The good doctor presents some amazingly elastic grooves.
Lloyd Bradley 2010
The beauty of Dr Rubberfunk’s 1970s/early-1980s revivalry is that he’s got the confidence – and the ability – to truly go for it. He doesn’t need to stir in too many modernisms, so what we’ve got is something as gloriously and as stupidly in your face as almost anything from those bygone days of funk.
There’s a marvellous looseness about Part of Me and Get Away that makes them sound like jam sessions, but you know everybody is completely aware of what they are doing – it’s a true essence of funk that only the very skilled can sound that casual. The good doctor is also totally at home with funk’s fundamental pointlessness, the notion that in order to work on the dancefloor tracks don’t need to be going anywhere, they just need to, well, be – or to quote George Clinton, funk is its own reward. Not that this means anything flimsy, as Rising Steps and Northern Comfort invoke southern soul at its gutsiest and groove-iest, while Trouble Woman (featuring a welcome return from Andrew Roachford) is rhythm and blues in the purest sense, it’s basically blues with a lot of rhythm.

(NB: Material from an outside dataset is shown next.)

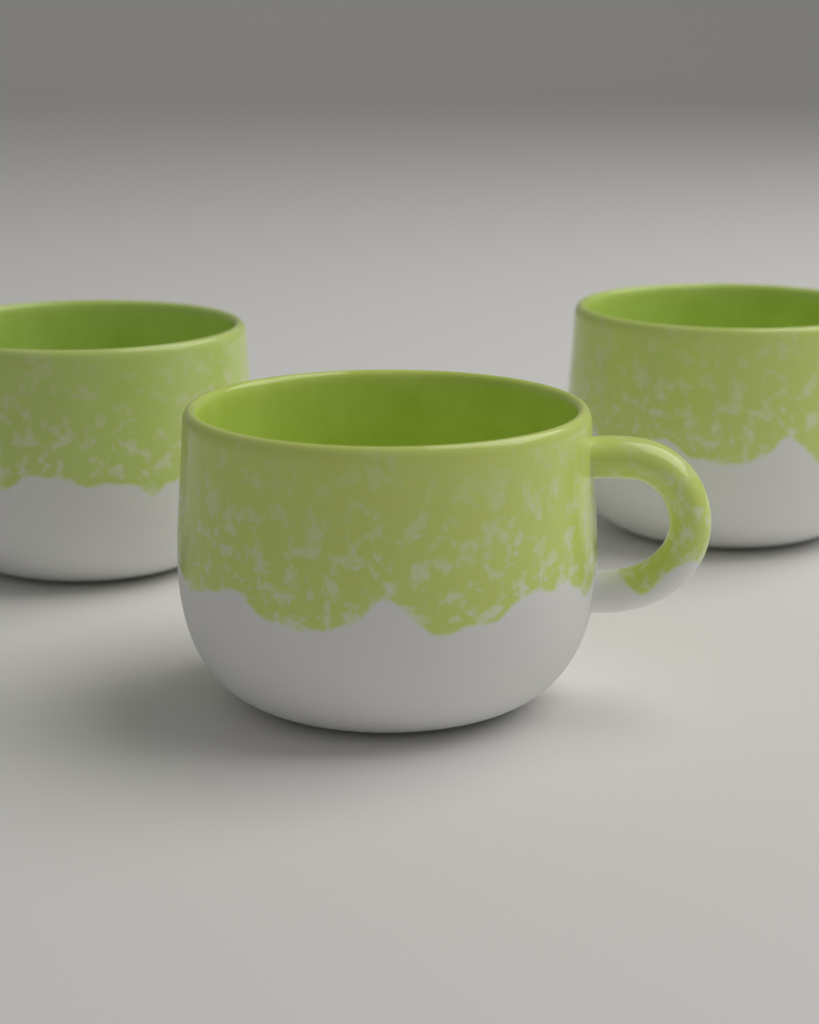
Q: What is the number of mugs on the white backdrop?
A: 3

Another big part of what makes this work is that Rubberfunk seems to understand the sheer randomness of so much good soul music, meaning no thought need remain unexpressed and pretty much any stylistic idea is a good one. Hence jazz/funk, and tracks on this set like Magic Beans and Theme From Hot Stone, each dedicated to showing off but never neglecting their fundamental danceable purpose.
The only cloud on this otherwise pleasingly funkified horizon, is Dutch chanteuse Sitzka: she features on four tracks yet she is hopeless – no range, no strength and no real clue of how to approach these songs. Which is a shame, but it shouldn’t be allowed to detract too much from Dr Rubberfunk’s amazing elastic grooves.